Intelligent Design Group Sends Letter to Ind. Academic Institute Protesting Alleged Atheistic Course

A Seattle, Wash.-based group that advocates for intelligent design has sent a letter of protest to an Indiana public academic institute over a course that is allegedly biased toward atheism.

The Discovery Institute sent the letter to Ball State University President Jo Ann Gora on Tuesday regarding a course known as "Dangerous Ideas," an honors 390 seminar.

The institute frames their complaint under the recent Ball State decision to bar professor Eric Hedin's course "The Boundaries of Science," which was accused of being biased in favor of intelligent design.

"Given BSU's new policy forbidding its faculty from favoring or endorsing one side of a religious debate over another, we hereby demand an investigation of BSU English Prof. Paul Ranieri and his Honors 390 seminar, 'Dangerous Ideas,' which appears
to violate the new policy," reads the letter in part.

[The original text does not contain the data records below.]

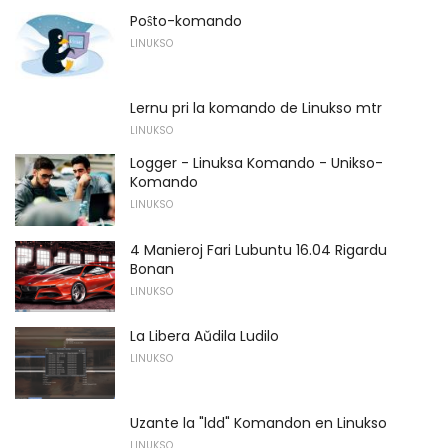
Poŝto-komando
LINUKSO
Lernu pri la komando de Linukso mtr
LINUKSO
Logger - Linuksa Komando - Unikso-
Komando
LINUKSO
4 Manieroj Fari Lubuntu 16.04 Rigardu
Bonan
LINUKSO
La Libera Aŭdila Ludilo
LINUKSO
Uzante la "ldd" Komandon en Linukso
LINUKSO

The letter is signed by John G. West, vice president of the institute; Joshua Youngkin, program officer at the Public Policy and Law division at the institute; and Donald McLaughlin, Ball State University alumnus and regional representative for the institute.

In an interview with The Christian Post, West said that Dangerous Ideas was taught in the spring semester by an English professor.

"We filed a public documents request with the university for course syllabi of courses taught in the university's honors college," said West.

"That's the same department in which professor Eric Hedin's course on The Boundaries of Science was taught."

The major issue the Discovery Institute has with the course, said West to CP, was that the content was "one-sided," being biased toward atheism.

"We are asking the university to investigate the course based on the syllabus and its reading list. We've gone through the readings assigned from the sole textbook for the course, and we think that they are completely one-sided," said West.

"If a public university selectively applies its policies and procedures to target certain professors based on their perceived religious beliefs, then that certainly raises important legal as well as policy issues."

Among the objections listed in the letter, West and his peers pointed to numerous passages where contributors to the textbook espoused atheistic viewpoints with no apparent counterview represented.

Joan Todd, executive director of public relations for Ball State University, told The Christian Post that the Dangerous Ideas course "is not for science credit."

"Ball State did receive a letter from the Discovery Institute yesterday. We are in the process of reviewing it," added Todd.

Last month, Ball State announced that they would keep a professor accused of teaching intelligent design unchallenged in a science course.

The controversy concluded as Gora released a statement denouncing intelligent design as unscientific while agreeing to let physics professor Hedin remain at the university.

"Intelligent design is overwhelmingly deemed by the scientific community as a religious belief and not a scientific theory," said Gora in a statement sent to faculty and staff.

"Said simply, to allow intelligent design to be presented to science students as a valid scientific theory would violate the academic integrity of the course as it would fail to accurately represent the consensus of science scholars."

The letter also listed other courses that the Institute believes should be investigated as well, although these courses were seen as not being as blatantly biased as Dangerous Ideas.

The Discovery Institute wrote in their letter that if they do not receive a response from Ball State University by Sept 30, they will look toward other venues to address their grievances.